DATASET RECORDS:
# # # # #
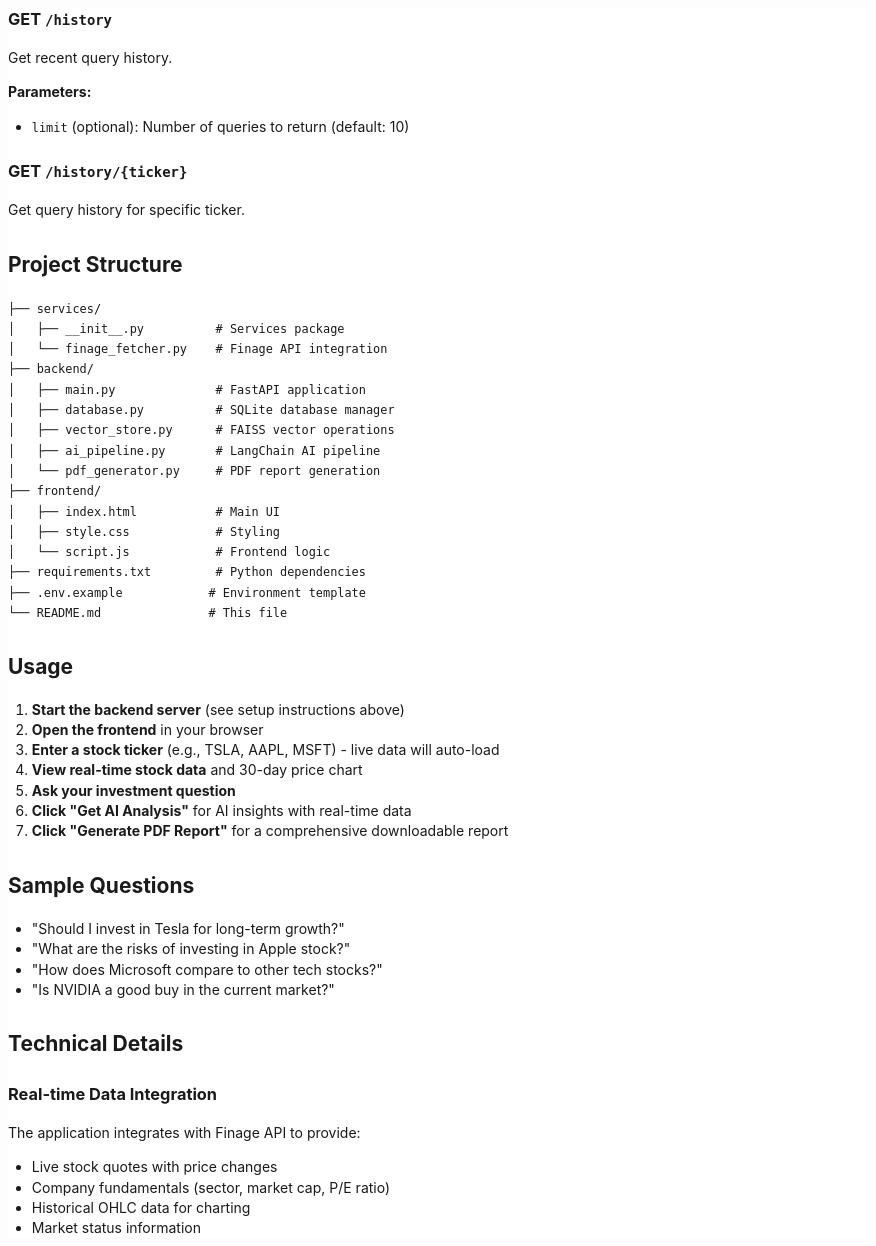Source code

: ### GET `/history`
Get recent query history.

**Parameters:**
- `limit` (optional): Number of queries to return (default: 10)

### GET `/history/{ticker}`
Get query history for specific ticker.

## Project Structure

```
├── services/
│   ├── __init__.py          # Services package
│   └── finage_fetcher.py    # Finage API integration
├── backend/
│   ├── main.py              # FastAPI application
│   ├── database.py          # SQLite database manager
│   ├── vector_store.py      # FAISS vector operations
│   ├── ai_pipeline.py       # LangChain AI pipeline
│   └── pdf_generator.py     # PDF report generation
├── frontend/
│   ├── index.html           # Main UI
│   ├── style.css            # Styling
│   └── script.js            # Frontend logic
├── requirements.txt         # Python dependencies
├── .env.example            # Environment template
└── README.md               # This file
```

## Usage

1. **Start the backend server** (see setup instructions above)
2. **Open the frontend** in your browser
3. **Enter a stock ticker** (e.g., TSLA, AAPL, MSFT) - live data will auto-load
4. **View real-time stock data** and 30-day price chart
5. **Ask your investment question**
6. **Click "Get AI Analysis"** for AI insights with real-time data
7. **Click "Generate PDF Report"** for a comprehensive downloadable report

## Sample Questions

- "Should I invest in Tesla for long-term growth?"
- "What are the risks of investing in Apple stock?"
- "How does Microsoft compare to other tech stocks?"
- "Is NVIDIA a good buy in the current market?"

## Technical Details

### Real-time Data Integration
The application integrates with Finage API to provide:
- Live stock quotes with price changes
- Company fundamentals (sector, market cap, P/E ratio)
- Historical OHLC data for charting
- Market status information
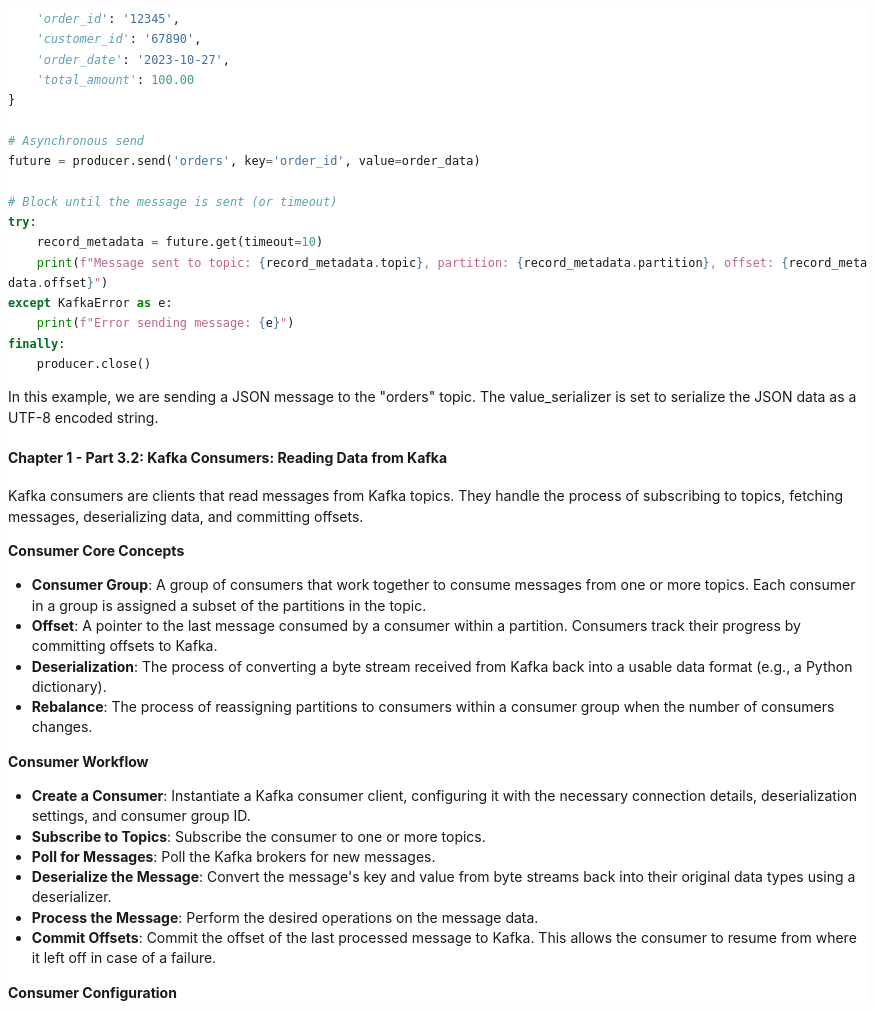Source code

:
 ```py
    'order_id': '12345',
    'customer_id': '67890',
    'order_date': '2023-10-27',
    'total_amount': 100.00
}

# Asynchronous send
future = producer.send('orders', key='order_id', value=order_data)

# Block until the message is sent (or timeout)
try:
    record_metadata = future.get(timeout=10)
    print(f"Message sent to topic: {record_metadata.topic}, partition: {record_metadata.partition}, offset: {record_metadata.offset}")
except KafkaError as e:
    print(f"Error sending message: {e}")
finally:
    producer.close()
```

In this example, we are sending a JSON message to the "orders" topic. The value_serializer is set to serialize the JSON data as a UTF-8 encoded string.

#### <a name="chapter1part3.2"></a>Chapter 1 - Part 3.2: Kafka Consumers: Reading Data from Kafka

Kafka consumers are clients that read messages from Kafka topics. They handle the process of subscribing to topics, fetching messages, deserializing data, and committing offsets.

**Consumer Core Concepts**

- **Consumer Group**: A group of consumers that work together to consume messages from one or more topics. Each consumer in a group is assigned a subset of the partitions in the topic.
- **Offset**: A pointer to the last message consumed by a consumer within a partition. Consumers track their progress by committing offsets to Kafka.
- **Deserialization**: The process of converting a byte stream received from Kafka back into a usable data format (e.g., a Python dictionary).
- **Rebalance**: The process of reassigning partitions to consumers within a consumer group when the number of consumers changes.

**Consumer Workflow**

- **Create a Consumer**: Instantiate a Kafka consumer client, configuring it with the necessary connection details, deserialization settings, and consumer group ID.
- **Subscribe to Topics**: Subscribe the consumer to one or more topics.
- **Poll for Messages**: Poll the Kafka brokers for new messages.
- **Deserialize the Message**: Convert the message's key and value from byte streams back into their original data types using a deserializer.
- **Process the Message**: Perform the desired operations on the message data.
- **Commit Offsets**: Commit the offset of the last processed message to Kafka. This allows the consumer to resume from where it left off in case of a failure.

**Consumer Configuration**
# # # # #
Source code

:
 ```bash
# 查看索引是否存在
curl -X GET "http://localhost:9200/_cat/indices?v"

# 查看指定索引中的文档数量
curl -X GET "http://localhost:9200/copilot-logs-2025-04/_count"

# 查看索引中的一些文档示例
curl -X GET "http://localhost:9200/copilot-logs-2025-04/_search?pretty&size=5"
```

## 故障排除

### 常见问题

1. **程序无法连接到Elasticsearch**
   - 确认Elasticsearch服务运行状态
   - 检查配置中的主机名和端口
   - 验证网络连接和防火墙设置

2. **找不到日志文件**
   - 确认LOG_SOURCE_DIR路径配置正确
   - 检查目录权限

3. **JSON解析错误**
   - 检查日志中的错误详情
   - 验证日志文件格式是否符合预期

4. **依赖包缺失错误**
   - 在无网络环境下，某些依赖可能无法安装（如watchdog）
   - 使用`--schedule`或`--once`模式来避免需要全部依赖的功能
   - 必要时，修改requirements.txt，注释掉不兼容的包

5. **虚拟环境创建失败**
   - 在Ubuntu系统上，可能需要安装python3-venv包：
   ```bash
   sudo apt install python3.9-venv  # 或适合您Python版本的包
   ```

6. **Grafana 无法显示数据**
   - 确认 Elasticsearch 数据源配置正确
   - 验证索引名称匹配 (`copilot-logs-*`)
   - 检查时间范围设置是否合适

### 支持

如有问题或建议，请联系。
# # # # #
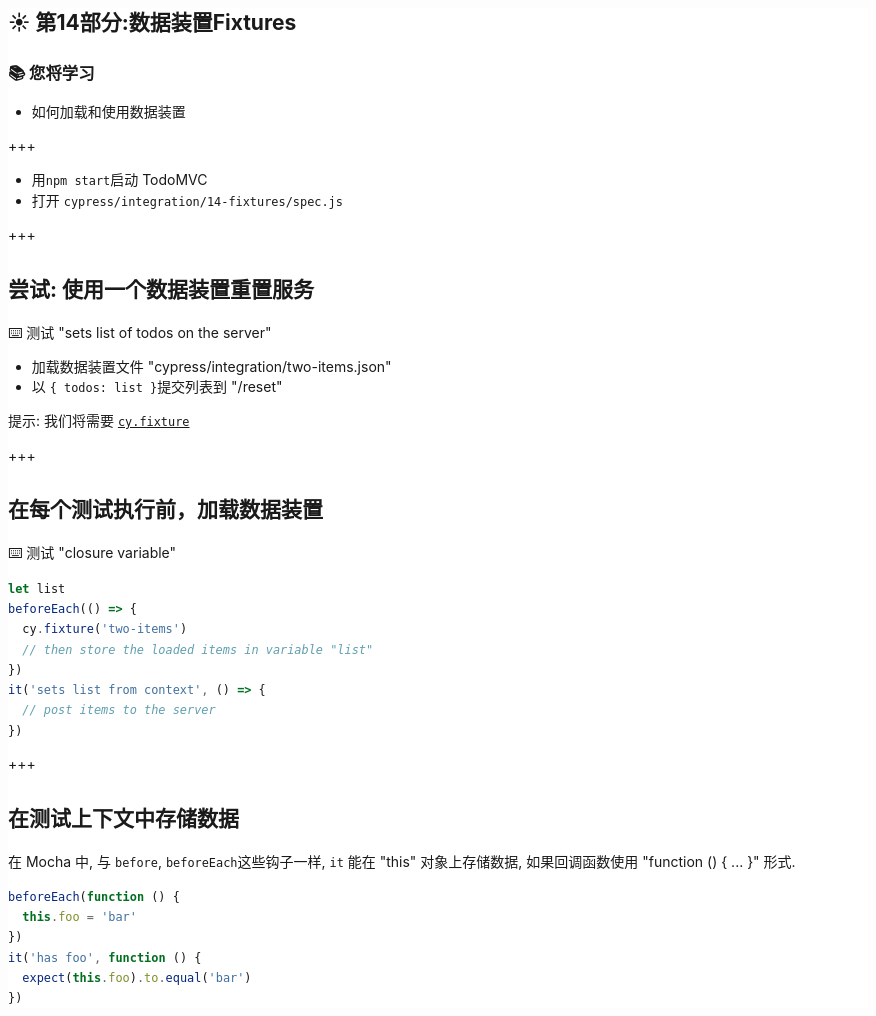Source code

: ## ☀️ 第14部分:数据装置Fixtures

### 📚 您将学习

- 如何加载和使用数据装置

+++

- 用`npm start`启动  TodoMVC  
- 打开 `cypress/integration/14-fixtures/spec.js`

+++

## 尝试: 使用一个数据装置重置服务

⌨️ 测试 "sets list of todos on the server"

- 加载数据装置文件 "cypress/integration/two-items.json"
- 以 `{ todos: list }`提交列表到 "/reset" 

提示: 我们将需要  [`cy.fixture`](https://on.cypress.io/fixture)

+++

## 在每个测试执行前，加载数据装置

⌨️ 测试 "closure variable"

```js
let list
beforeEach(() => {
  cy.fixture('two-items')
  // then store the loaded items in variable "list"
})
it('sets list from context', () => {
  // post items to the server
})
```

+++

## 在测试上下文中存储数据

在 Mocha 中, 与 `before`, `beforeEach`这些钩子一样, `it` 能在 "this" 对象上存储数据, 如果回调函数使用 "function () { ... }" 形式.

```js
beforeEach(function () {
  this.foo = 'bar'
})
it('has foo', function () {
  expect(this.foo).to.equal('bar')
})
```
# # # # #
ASSIGNMENT:
What is needed is an exact copy of the lines above, from the one holding "5. **Ask your investment question**" down to the one holding "Data from Kafka", with those two included and the pictures left out.

WRITTEN RESPONSE:
5. **Ask your investment question**
6. **Click "Get AI Analysis"** for AI insights with real-time data
7. **Click "Generate PDF Report"** for a comprehensive downloadable report

## Sample Questions

- "Should I invest in Tesla for long-term growth?"
- "What are the risks of investing in Apple stock?"
- "How does Microsoft compare to other tech stocks?"
- "Is NVIDIA a good buy in the current market?"

## Technical Details

### Real-time Data Integration
The application integrates with Finage API to provide:
- Live stock quotes with price changes
- Company fundamentals (sector, market cap, P/E ratio)
- Historical OHLC data for charting
- Market status information
Source code

:
 ```py
    'order_id': '12345',
    'customer_id': '67890',
    'order_date': '2023-10-27',
    'total_amount': 100.00
}

# Asynchronous send
future = producer.send('orders', key='order_id', value=order_data)

# Block until the message is sent (or timeout)
try:
    record_metadata = future.get(timeout=10)
    print(f"Message sent to topic: {record_metadata.topic}, partition: {record_metadata.partition}, offset: {record_metadata.offset}")
except KafkaError as e:
    print(f"Error sending message: {e}")
finally:
    producer.close()
```

In this example, we are sending a JSON message to the "orders" topic. The value_serializer is set to serialize the JSON data as a UTF-8 encoded string.

#### <a name="chapter1part3.2"></a>Chapter 1 - Part 3.2: Kafka Consumers: Reading Data from Kafka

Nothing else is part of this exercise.